There is no end to the fascinating speculation that the idea of reciprocal altruism engenders when we apply it to our own species. Tempting as it is, I am no better at such speculation than the next man, and I leave the reader to entertain himself.
Memes: the new replicators
So far, I have not talked much about man in particular, though I have not deliberately excluded him either. Part of the reason I have used the te
rm 'survival machine' is that 'animal' would have left out plants and, in some people's minds, humans. The arguments I have put forward should, prima facie, apply to any evolved being. If a species is to be excepted, it must be for good particular reasons. Are there any good reasons for supposing our own species to be unique? I believe the answer is yes.

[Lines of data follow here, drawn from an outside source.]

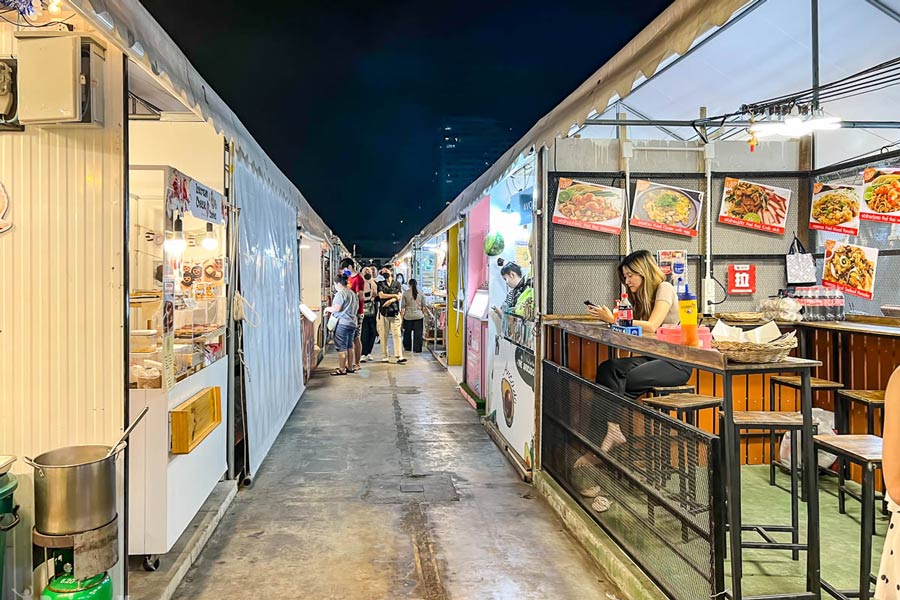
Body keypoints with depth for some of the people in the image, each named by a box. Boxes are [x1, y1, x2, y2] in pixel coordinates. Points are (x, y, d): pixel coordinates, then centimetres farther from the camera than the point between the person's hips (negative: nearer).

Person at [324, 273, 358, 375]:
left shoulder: (340, 293, -11)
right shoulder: (353, 294, 16)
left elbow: (336, 308, -18)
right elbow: (356, 309, 22)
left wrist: (328, 309, -1)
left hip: (342, 323, -9)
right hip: (352, 323, 9)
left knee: (341, 347, -5)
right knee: (349, 346, 14)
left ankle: (342, 369, -3)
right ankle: (349, 367, 19)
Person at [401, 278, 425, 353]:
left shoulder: (405, 293, -4)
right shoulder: (421, 293, 1)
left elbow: (403, 307, -3)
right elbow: (423, 306, 6)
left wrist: (401, 316, 4)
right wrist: (423, 314, 19)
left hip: (408, 316, 0)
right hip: (419, 316, 1)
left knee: (407, 333, 15)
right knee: (418, 333, 3)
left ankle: (407, 347, 26)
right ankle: (417, 349, 3)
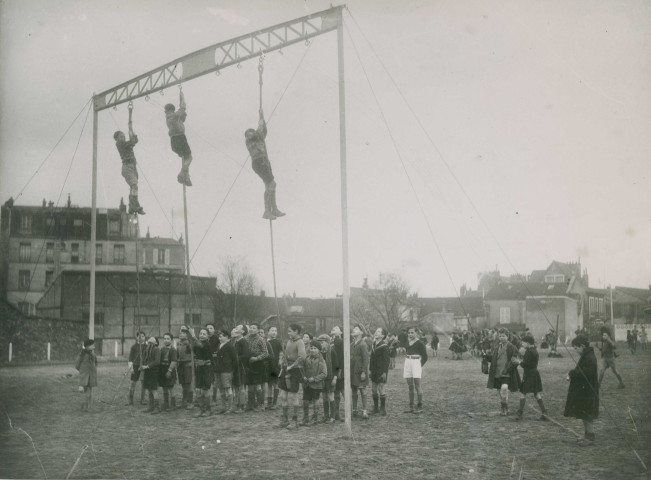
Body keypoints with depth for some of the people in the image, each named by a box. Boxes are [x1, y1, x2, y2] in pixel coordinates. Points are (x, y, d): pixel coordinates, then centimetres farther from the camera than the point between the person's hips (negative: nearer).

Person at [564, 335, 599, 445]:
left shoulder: (590, 358, -19)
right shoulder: (584, 356, 12)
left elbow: (586, 374, -26)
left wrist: (572, 373, -16)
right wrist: (572, 374, -5)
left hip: (587, 393, -10)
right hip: (582, 391, 10)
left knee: (588, 416, -2)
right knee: (584, 415, 16)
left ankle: (590, 437, 6)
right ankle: (588, 435, 25)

Most of what is unusual about man can be summed up in one word: 'culture'. I use the word not in its snobbish sense, but as a scientist uses it. Cultural transmission is analogous to genetic transmission in that, although basically conservative, it can give rise to a form of evolution. Geoffrey Chaucer could not hold a conversation with a modern Englishman, even though they are linked to each other by an unbroken chain of some twenty generations of Englishmen, each of whom could speak to his immediate neighbours in the chain as a son speaks to his father. Language seems to 'evolve' by non-genetic means, and at a rate which is orders of magnitude faster than genetic evolution.